[Texte fourni]
-=-=-
Tel est l’effet mécanique du régime par points.
Comme disait le personnage de Salluste incarné par Louis de Funès dans « La folie des Grandeurs» :
« Les pauvres c’est fait pour être très pauvres et les riches très riches ! »
Le Haut-Commissaire est très conscient de cet effet pervers puisqu’il propose de contrebalancer cette iniquité mécanique inhérente au système par points par l’attribution dans le cas des seconds de « points de solidarité », autrement dit de points gratuits.
Et c’est là que le slogan « un euro cotisé rapportera les mêmes droits à tous » est faux, d’abord parce que ce n’est même pas souhaitable et ce n’est pas souhaitable parce que justement il faut tenir compte de la spécificité des différentes situations.
UN REGIME UNIVERSEL
Le seul pays au monde qui connaisse un régime universel est la Corée du Nord.
Le problème d’un système universel est qu’il se propose de placer dans une situation d’égalité forcée des situations très différentes.
Certaines professions ont un facteur de pénibilité, d’autres acceptent le principe d’un départ plus ou moins anticipé ou tardif à la retraite, certains régimes ont une démographie plus ou moins favorable, des niveaux de cotisations qui leur sont propres et qui sont adaptés à leur modèle économique.
Le projet de réforme affirme le principe d’égalité mais cette affirmation, elle aussi est fausse.
Pour s’en convaincre il suffit de parcourir le rapport Delevoye pour constater que dans un périmètre qualifié de « régime universel » il y aura différent systèmes applicables en fonction des situations très différentes de professions à qui on va imposer une forme de torsion de leur régime pour tendre fictivement vers une universalité qui n’est ni utile ni souhaitable en bouleversant sans nécessité l’équilibre économique des différentes activités.
- Les salariés perdront le bénéfice d’une retraite calculée selon un régime par annuités sur les 25 meilleures années ; le système par points va mécaniquement obliger à travailler plus longtemps
- Les fonctionnaires perdront le bénéfice d’une retraite calculée sur les 6 derniers mois Les primes seront assujetties à cotisation, ce qui défavorisera ceux qui n'en perçoivent pas ou peu (enseignants) et engendrera un surcoût de cotisaitons à la charge de l'Etat
- Les indépendants subiront une hausse faramineuse et non compensée de leurs cotisations avec une dégradation de leurs droits à retraite et la perte de la possibilité de cotiser à des caisses excédentaires qui leur sont propres
Par conséquent le régime envisagé par la réforme n’aura qu’une universalité de façade parce que, avant tout, l’universalité n’est pas souhaitable.
-=-=-
[Données fournies]
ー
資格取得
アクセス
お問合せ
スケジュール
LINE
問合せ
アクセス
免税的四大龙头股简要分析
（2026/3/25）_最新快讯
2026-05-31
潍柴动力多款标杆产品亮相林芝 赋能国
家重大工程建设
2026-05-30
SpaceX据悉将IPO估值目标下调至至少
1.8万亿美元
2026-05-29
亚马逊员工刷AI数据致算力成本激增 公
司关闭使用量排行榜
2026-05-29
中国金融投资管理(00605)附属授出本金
-=-=-
[Tâche demandée 1]
Transformez en liste le paragraphe du texte sur la réforme des retraites qui commence par « Certaines professions ont un facteur de pénibilité », en gardant ses faits principaux.
[Tâche demandée 2]
Reprenez le texte sur la réforme des retraites à la suite de sa dernière phrase et prolongez-le de quelques phrases.

[Réponse attendue 1]
- Certaines professions comportent un facteur de pénibilité.
- D'autres admettent un départ à la retraite plus ou moins anticipé ou tardif.
- Certains régimes bénéficient d'une démographie plus ou moins favorable.
- Certains régimes ont des niveaux de cotisations qui leur sont propres, adaptés à leur modèle économique.

[Réponse attendue 2]
Le plus la prise en compte, nécessaire mais au demeurant mal conçue, de différentes situations ne conduira nullement à apporter plus de simplicité au système.
UN REGIME PAR POINTS
Le système par points, outre l’effet mécanique reproduisant dans la retraite les inégalités, injustices et discriminations survenues pendant la carrière au détriment notamment des femmes et des catégories défavorisées, comme expliqué plus haut, a un autre effet pervers : l’hypocrisie de son mode de pilotage.
Dans un régime par annuité les règles sont claires, transparentes, prévisibles : une durée de cotisation et un âge légal de départ ouvrent droit à une pension de retraite dont le mode de calcul est prédéfini. Le problème est que cela oblige à des réformes paramétriques d’ajustements en cas de modification du rapport démographique, notamment liée à l’allongement de la durée de la vie.
Dans un régime par points il est possible chaque année de fixer deux valeurs
- La valeur d’achat du point : combien de points sont attribués pour un certain montant de cotisations
- La valeur de service du point : quel est le montant de la pension de retraite annuelle attribuée en contrepartie des points acquis
Diminuer la valeur de service du point, c’est clairement et immédiatement diminuer le montant des pensions. Le Haut-Commissaire promet la main sur le cœur qu’une « règle d’or » interdira la révision de cette valeur à la baisse.
Cependant
- Ce qu’une loi a posé comme principe, une autre loi peut le modifier de sorte qu’une diminution de la valeur de service du point peut toujours se faire par voie législative nonobstant toute « règle d’or »
- Il reste possible de ne pas augmenter la valeur de service du point de sorte que le niveau des pensions pourrait se dégrader par l’effet de l’inflation
- Mais surtout, l’hypocrisie réside dans le fait qu’augmenter la valeur d’achat du point, ce qu’aucune règle d’or n’interdira, conduira à cotisations constantes à attribuer moins de points et donc à terme :
- soit obliger à travailler plus longtemps
- soit imposer de percevoir une retraite dégradée par rapport à ce qu’elle aurait dû être et ce de manière totalement indolore
Un tel stratagème n’est pas possible dans un système par annuités.
De plus si la valeur d’achat et de service du point est connue pour l’année actuelle, nul ne peut dire ce qu’elle sera plusieurs décennies plus tard à l’âge effectif où un actif entendra prendre sa retraite.
Par conséquent, contrairement à ce qui est affirmé, le régime par points est beaucoup plus opaque qu’un régime par annuité dans la mesure où le nombre de points qu’on aura acquis dans plusieurs décennies ne peut être déterminé et que par voie de conséquence il n’est pas possible de se faire une idée de ce que sera la retraite de chacun.
A la question : pourquoi un régime uniquement par points plutôt qu’un système mixte cumulant par exemple des degrés par annuités pour la solidarité, par points pour la proportionnalité et par capitalisation pour garantir l’avenir il a été répondu « parce que c’est plus simple ».
Cependant démonstration est faite que la simplicité n’est pas l’efficacité.